We have added the Precision subcommand to the variable window Format command.

The Format -> Precision command allows you to set the number of significant digits displayed when the Format -> Scientific Notation format has been or will be requested for the format of a displayed floating point variable.

Once the number of digits has been defined via the Format -> Precision command, the precision will be carried through to all newly displayed floating point variable windows after you select Format -> Scientific Notation for them. If Format -> Scientific Notation has not been selected, than the display uses the Global Variable Display Type setting. Existing floating point variable windows displayed will not be updated until you again select Format -> Scientific Notation for them.
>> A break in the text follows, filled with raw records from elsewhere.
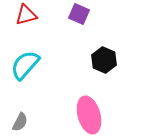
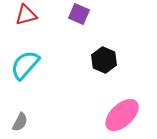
pink ellipse: moved 33 px right; rotated 63 degrees clockwise
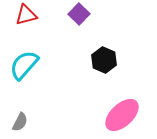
purple square: rotated 20 degrees clockwise
cyan semicircle: moved 1 px left
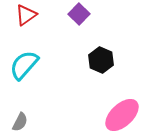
red triangle: rotated 20 degrees counterclockwise
black hexagon: moved 3 px left
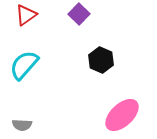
gray semicircle: moved 2 px right, 3 px down; rotated 66 degrees clockwise
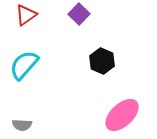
black hexagon: moved 1 px right, 1 px down
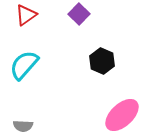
gray semicircle: moved 1 px right, 1 px down
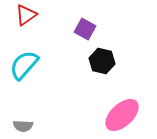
purple square: moved 6 px right, 15 px down; rotated 15 degrees counterclockwise
black hexagon: rotated 10 degrees counterclockwise
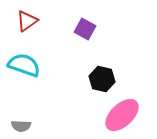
red triangle: moved 1 px right, 6 px down
black hexagon: moved 18 px down
cyan semicircle: rotated 68 degrees clockwise
gray semicircle: moved 2 px left
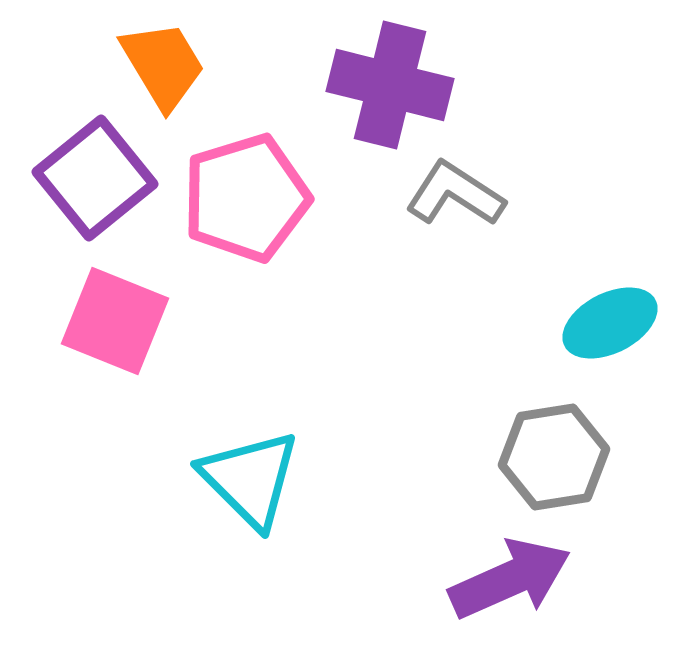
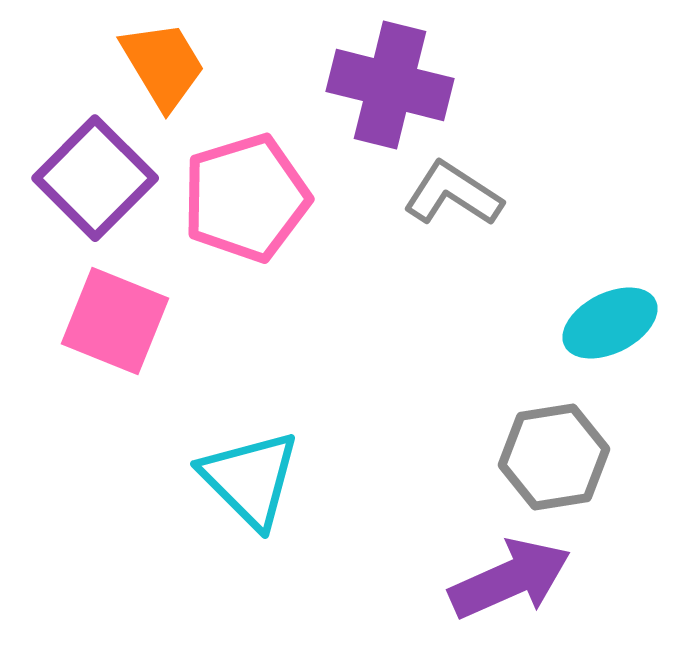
purple square: rotated 6 degrees counterclockwise
gray L-shape: moved 2 px left
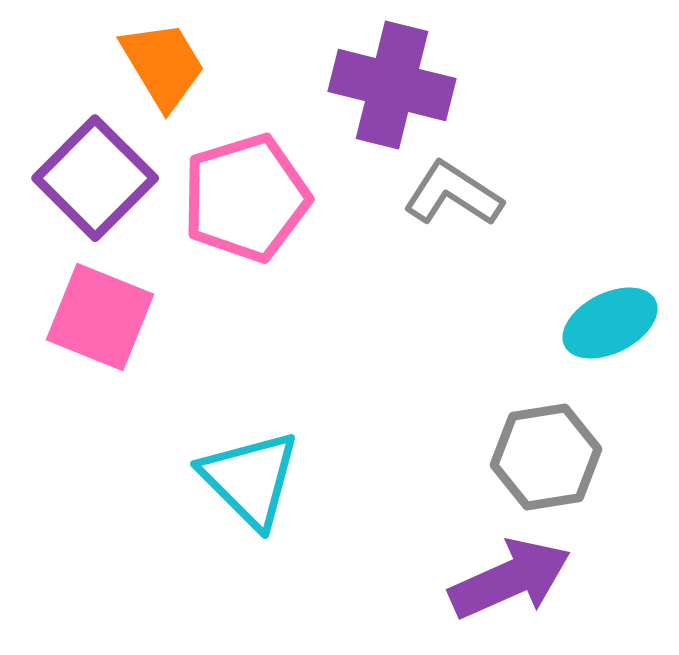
purple cross: moved 2 px right
pink square: moved 15 px left, 4 px up
gray hexagon: moved 8 px left
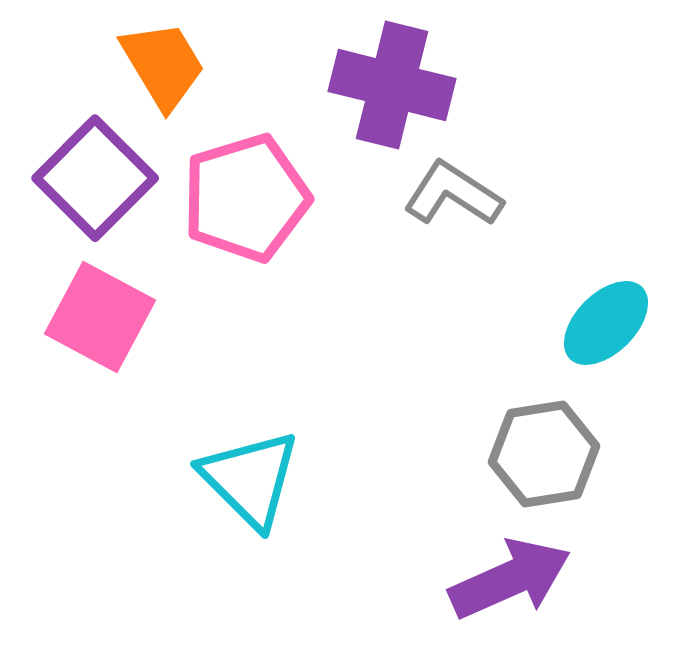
pink square: rotated 6 degrees clockwise
cyan ellipse: moved 4 px left; rotated 18 degrees counterclockwise
gray hexagon: moved 2 px left, 3 px up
The Format -> Precision command allows you to overide the the global scientific notation precision setting you may have selected via the Global Variable Display Type setting.

The new default is 10 digits, rather than the 6 that was used previously.












Find -> Threshold for ==NaN and != NaN

We have added to the Find -> Threshold command the checking for equal to or not equal to "not a number", specifically ==NaN and !=NaN, where NaN is not context sensitive, that is, you can check for NaN, Nan, nan, etc.